Il y a deux camps chez les afficionados du bonheur au travail : ceux qui le mesurent avant d’agir et ceux qui agissent et mesurent ensuite les résultats. Lorsque l’on cherche un nouvel employeur, mieux vaut privilégier les seconds.

on, les Français ne sont pas toujours négatifs. Au bureau, ils sont même plutôt heureux, puisque 74 % d’entre eux déclarent se sentir plutôt bien au travail, selon les derniers résultats d’une étude OpinionWay pour Nextdoor*. Mais qu’est ce qui contribue à les rendre si positifs ? En premier lieu exercer un métier qui leur plaît (90 %), se sentir compétent (90 %) ou encore avoir le sentiment de réussir (90 %). Si le calcul du bonheur est devenue monnaie courante dans les grandes entreprises, encore faut-il que les observations donnent lieu à des actions concrètes. Sur cette question, certains ont choisi leur camp. Il y a des partisans de la mesure avant l’action, et ceux qui agissent et évaluent ensuite le fruit de leur initiative. Difficile pour les chercheurs d’emploi de savoir lesquels ont raison, mais il semblerait qu’en matière de bonheur, l’action a plus à offrir que l’observation.

Mesurer, vraiment utile ?

Philippe Cuenot, directeur central ressources humaines et communication interne chez Bouygues Telecom, est un partisan des chiffres. En bon pragmatique, il a mis en place en 2000, l’Observatoire du bien-être et du stress, qui a notamment pour rôle de restituer de manière anonyme et globale l’état d’esprit des collaborateurs qui remplissent un questionnaire lors de leur visite médicale. « Nous menons également des enquêtes de satisfaction tous les deux ans et observons les critiques que font nos collaborateurs sur des sites qui évaluent les entreprises », souligne le dirigeant.

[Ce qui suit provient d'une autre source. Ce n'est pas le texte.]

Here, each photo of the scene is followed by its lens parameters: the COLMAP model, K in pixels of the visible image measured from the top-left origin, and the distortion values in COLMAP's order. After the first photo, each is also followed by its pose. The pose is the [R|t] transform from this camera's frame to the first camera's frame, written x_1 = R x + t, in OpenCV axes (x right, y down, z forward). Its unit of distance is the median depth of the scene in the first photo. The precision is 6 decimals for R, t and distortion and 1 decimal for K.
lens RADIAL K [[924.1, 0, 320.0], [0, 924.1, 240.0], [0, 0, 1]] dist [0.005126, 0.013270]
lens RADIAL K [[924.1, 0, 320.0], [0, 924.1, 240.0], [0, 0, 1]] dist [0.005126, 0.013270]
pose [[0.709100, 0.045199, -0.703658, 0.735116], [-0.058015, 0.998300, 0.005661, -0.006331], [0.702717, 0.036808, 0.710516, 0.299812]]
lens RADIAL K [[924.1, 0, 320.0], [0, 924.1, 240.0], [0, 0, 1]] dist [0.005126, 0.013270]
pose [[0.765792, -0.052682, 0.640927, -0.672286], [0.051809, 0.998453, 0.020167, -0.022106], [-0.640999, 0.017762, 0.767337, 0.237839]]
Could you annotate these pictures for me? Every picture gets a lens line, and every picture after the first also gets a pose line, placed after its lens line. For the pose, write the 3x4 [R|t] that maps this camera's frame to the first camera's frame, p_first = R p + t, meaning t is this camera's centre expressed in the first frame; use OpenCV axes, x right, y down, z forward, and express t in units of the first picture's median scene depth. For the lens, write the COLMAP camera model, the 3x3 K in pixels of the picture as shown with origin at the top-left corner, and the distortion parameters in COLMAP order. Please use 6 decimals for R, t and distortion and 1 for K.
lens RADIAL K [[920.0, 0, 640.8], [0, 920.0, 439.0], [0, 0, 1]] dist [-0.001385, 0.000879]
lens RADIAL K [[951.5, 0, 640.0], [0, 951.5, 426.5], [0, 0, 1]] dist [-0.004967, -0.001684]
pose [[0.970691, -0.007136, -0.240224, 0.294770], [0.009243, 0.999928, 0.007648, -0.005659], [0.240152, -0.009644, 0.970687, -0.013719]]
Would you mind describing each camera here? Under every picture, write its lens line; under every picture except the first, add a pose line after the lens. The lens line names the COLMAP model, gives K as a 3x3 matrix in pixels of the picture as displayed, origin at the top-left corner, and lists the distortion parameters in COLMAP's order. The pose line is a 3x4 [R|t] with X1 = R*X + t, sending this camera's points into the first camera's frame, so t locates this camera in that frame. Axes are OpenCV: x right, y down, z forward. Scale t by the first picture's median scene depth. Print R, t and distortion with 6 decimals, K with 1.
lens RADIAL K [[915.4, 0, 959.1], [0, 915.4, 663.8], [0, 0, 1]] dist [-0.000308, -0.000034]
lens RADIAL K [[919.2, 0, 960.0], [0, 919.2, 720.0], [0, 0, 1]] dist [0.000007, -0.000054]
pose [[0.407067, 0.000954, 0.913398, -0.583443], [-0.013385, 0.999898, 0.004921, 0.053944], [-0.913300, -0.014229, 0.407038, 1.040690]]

Mais les enquêtes ont leurs limites : elles peuvent être biaisées ou pointer les problèmes sans forcément les résoudre. « Quand on mesure, on préfère toujours avoir de bons résultats, ce qui peut amener les sondeurs à biaiser involontairement les questions et donc les résultats », déplore Claudia Senik, professeure d’économie à La Sorbonne. De son côté, Ofer Attali, fondateur de Popsi’iT, un cabinet de conseil en transformation digitale, estime que « dès qu’une équipe se sait observée, elle modifie son comportement ». Ce dernier privilégie une approche expérimentale du bonheur en mesurant les conséquences d’une démarche qu’il vient de mettre en œuvre dans une entreprise, plutôt que d’en observer les besoins.

Tester plutôt qu’observer

D’autres abandonnent complètement l’idée de la mesure pour préférer agir concrètement en faveur du bonheur. C’est le cas de Valérie Moati, fondatrice de l’association Talents en mouvement d’Axa. Elle est de celles qui ne se soucient pas trop des chiffres et préfère tester des solutions. Depuis 2008, elle propose aux 6 000 salariés des locaux de La Défense à Paris, des « événements artistiques organisés par les collaborateurs pour les collaborateurs ». Exit les indicateurs et autres sondages : « Le bonheur au travail, je le mesure au nombre de collaborateurs impliqués, à leurs verbatim que je reçois dans ma boîte mail et aux "mots doux" qu’ils écrivent dans les livres d’or », assure la fondatrice. Défilés, concerts, street-art…Toutes les initiatives mises en place émanent des salariés et favorisent les rencontres. Augmenter le bonheur au travail, c’est aussi une question de management et de responsabilisation des collaborateurs, selon Thomas Cornet, directeur général de WittyFit une solution de mesure du bonheur au travail : « Il faut donner la confiance a priori, confier la capacité de choisir son lieu de travail et de tester des idées avec le risque d’échouer », considère-t-il. Si les critères purement professionnels (un métier qu’on aime, se sentir compétent, le sentiment qu’on réussit) conditionnent en partie le bonheur au travail, les aspects relationnels et de vie privée rentrent aussi en jeu. Pour tomber sur l’entreprise qui vous rendra heureux, il faut donc regarder vers celles qui agissent déjà dans ce sens.

*Enquête menée en ligne en mars 2016 auprès d’un échantillon de 800 actifs français, âgés de 18 ans et plus.